Workers are demanding the immediate recognition of their union, GIWUSA, by university management including the necessary healthy and safety representation; the immediate suspension of supervisors at their work site as well as legal inquiry into criminal liability of management; an upgrade of the equipment to make it safer including the addition of a belt; certified training in the use of the machinery required to do their work as well as more staff to make sure operations are safe; an increase in salary including hazard pay for operating dangerous machinery; safety equipment including safety trousers, gloves with clips and safety boots for all workers.

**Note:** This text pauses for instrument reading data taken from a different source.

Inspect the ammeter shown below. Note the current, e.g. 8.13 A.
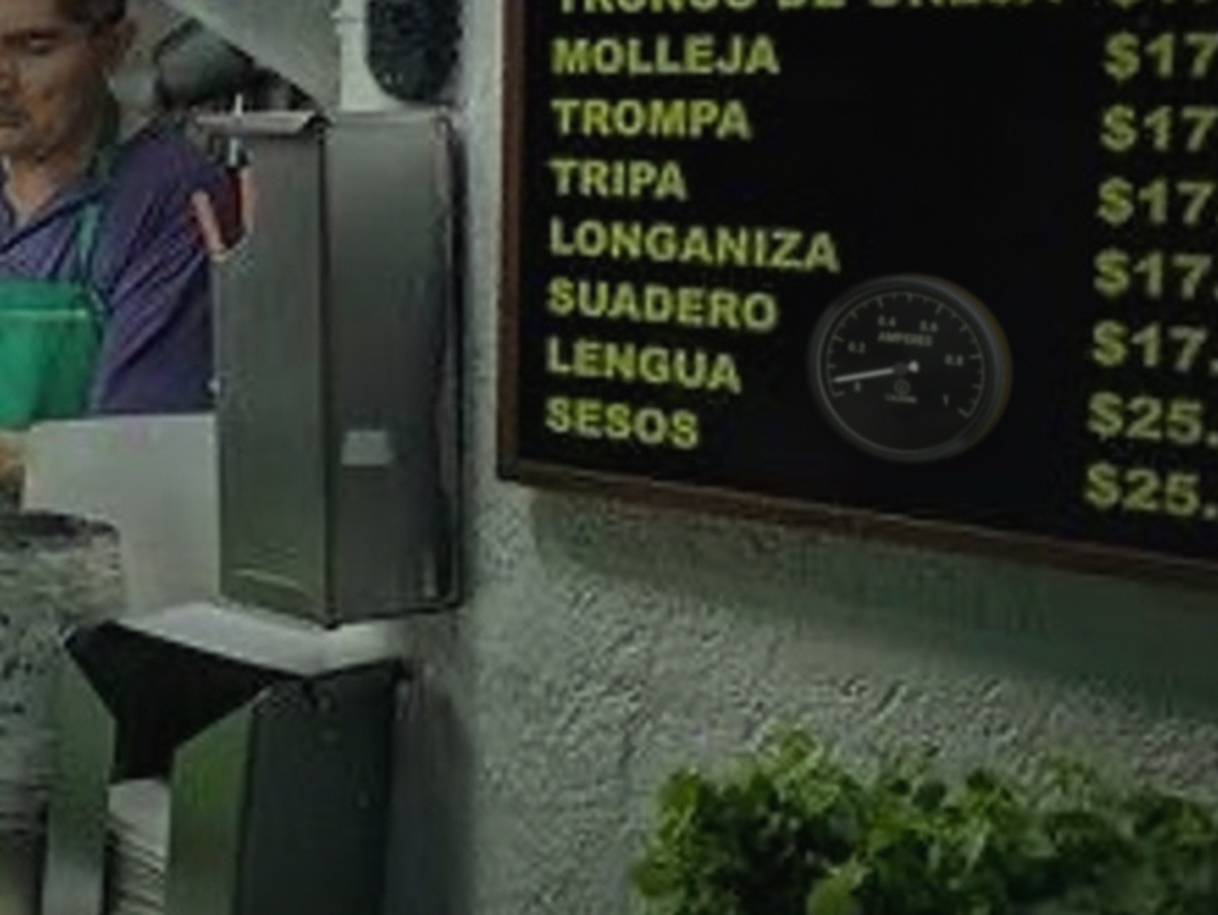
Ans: 0.05 A
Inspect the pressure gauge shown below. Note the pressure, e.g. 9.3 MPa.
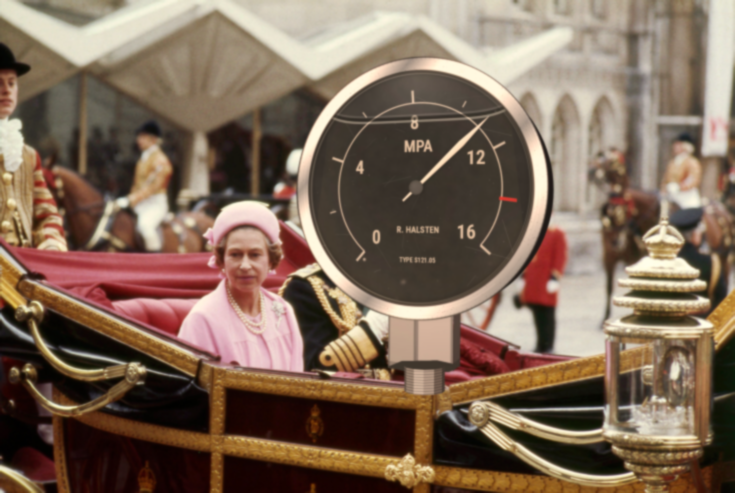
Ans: 11 MPa
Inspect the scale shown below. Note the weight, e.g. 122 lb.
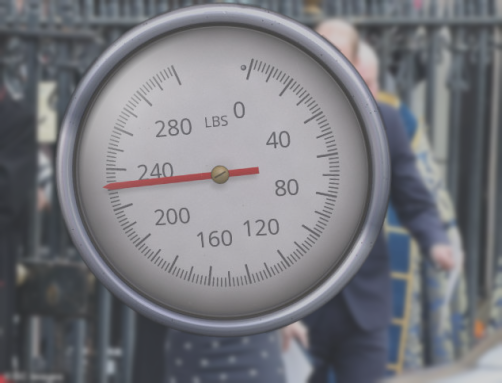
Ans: 232 lb
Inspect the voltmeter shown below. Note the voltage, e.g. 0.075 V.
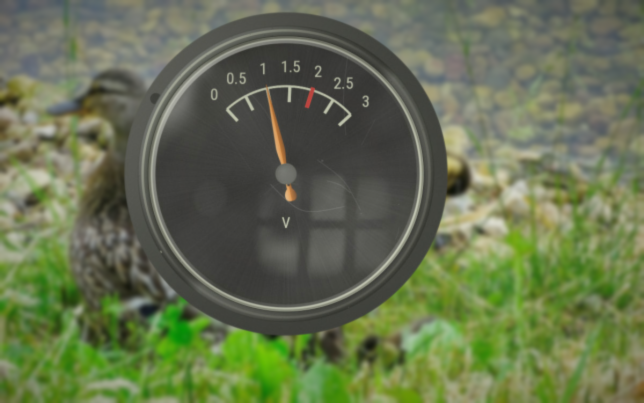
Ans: 1 V
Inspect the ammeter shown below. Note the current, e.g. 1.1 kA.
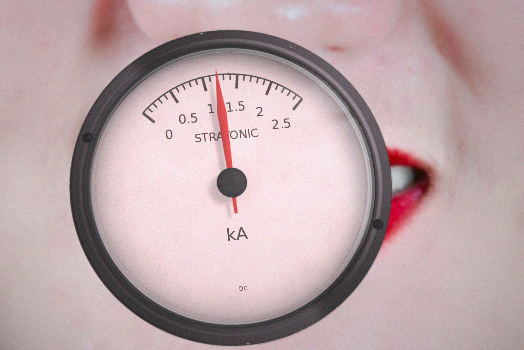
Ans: 1.2 kA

GIWUSA organizer, Isaac Malema, says, ‘We are sad by the passing away of one of our own who was chopped by compost making machine. The police have opened a case of inquest and are investigating. The case number of the inquest is 142/11/2017 and the investigation officer is Sergeant Hlongwane of Brooklyn police station. The Department of Labour is also conducting its own investigation. It is almost a week since the incident but no one has been suspended pending the investigation. We met with the family. It was very traumatic and workers received group and individual counseling. May his soul rest in peace.”

The university management has yet to release public comment on the tragic death of a worker at their facility.

A Memorial Service will be held on Friday, 10 November at the University of Pretoria’s LC De Villiers Campus from 12:00 -14:00.